Trek de Santa Cruz en autonomie : 4 jours dans la Cordillère Blanche

Carnet n°22 - Trek de Santa Cruz en autonomie : 4 jours dans la cordillère blanche

Avant propos – L’article se divise en deux parties. Ici vous trouverez le récit de notre expérience sur le magnifique trek de Santa Cruz que nous avons réalisé en autonomie dans la cordillère blanche. Dans le second article (lien ci dessous et en fin d’article) vous pourrez profiter d’un guide complet à destination des futurs randonneurs pour organiser et faire le trek de Santa Cruz en autonomie . Pour ceux qui ne s’intéressent donc qu’à notre guide pratique complet vous pouvez cliquer ici :

Pour les autres, place au récit…


Faire le trek de Santa Cruz en autonomie, une expérience inoubliable !
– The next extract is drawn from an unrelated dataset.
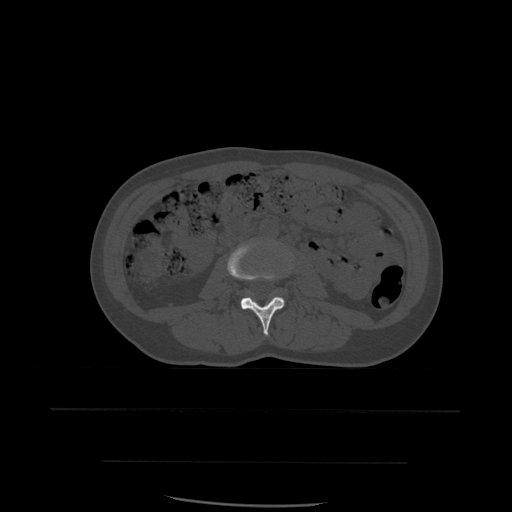
CT including the spine, one axial slice. Position 190 of 574 along the scan axis. Bone window (W 1800 / L 400 HU). 1.25 mm slice thickness. 512 × 512 image matrix, field of view 392 × 392 mm. Patient age 48 years. From the clinical record (not read from this slice): primary cancer: lung.
Annotated regions visible in this slice (semi-automatic segmentation, software-assisted and operator-edited):
- L3 vertebra: bounding box [x1, y1, x2, y2] px = [227, 243, 292, 337]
Jour 1 : Huaraz – Vacqueria – Paria

Départ de Huaraz à 5h30 du matin, pour rejoindre le minibus que nous avons négocié la veille. Nous avons payé un chouille plus cher que si on avait pris les transports locaux mais on s’épargne une correspondance un peu aléatoire. On grimpe donc dans le minibus, on fait le tour de quelques hostels pour récupérer les randonneurs du groupe et hop, direction Vacqueria.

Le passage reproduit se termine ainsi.